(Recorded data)
################
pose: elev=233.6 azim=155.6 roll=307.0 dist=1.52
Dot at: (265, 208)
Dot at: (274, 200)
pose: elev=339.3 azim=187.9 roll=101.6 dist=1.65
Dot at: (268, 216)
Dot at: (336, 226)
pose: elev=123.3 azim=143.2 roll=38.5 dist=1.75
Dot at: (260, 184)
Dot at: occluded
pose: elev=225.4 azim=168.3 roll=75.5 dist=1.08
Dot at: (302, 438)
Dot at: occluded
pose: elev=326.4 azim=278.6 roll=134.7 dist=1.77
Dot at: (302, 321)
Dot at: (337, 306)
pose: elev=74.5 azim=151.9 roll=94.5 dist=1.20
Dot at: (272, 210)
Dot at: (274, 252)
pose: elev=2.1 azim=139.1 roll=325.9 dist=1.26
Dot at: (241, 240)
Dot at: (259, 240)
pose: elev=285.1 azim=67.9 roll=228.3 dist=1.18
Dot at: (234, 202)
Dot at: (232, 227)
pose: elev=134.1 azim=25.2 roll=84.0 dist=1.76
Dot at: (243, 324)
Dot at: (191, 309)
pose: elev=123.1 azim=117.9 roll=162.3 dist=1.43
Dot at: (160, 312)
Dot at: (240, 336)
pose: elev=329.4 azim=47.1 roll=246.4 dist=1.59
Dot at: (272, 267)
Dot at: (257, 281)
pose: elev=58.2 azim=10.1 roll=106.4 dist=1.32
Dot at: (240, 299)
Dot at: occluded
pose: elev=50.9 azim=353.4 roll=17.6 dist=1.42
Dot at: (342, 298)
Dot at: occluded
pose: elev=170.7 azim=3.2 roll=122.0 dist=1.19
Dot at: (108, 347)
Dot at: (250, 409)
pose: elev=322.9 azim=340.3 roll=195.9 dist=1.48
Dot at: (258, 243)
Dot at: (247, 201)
################
• _GOAL_
Recast the entries above as a numbered list, from the line containing "pose: elev=74.5 azim=151.9" through the end of the entries, leaving out any blank lines.

• _OUTPUT_
1. pose: elev=74.5 azim=151.9 roll=94.5 dist=1.20
2. Dot at: (272, 210)
3. Dot at: (274, 252)
4. pose: elev=2.1 azim=139.1 roll=325.9 dist=1.26
5. Dot at: (241, 240)
6. Dot at: (259, 240)
7. pose: elev=285.1 azim=67.9 roll=228.3 dist=1.18
8. Dot at: (234, 202)
9. Dot at: (232, 227)
10. pose: elev=134.1 azim=25.2 roll=84.0 dist=1.76
11. Dot at: (243, 324)
12. Dot at: (191, 309)
13. pose: elev=123.1 azim=117.9 roll=162.3 dist=1.43
14. Dot at: (160, 312)
15. Dot at: (240, 336)
16. pose: elev=329.4 azim=47.1 roll=246.4 dist=1.59
17. Dot at: (272, 267)
18. Dot at: (257, 281)
19. pose: elev=58.2 azim=10.1 roll=106.4 dist=1.32
20. Dot at: (240, 299)
21. Dot at: occluded
22. pose: elev=50.9 azim=353.4 roll=17.6 dist=1.42
23. Dot at: (342, 298)
24. Dot at: occluded
25. pose: elev=170.7 azim=3.2 roll=122.0 dist=1.19
26. Dot at: (108, 347)
27. Dot at: (250, 409)
28. pose: elev=322.9 azim=340.3 roll=195.9 dist=1.48
29. Dot at: (258, 243)
30. Dot at: (247, 201)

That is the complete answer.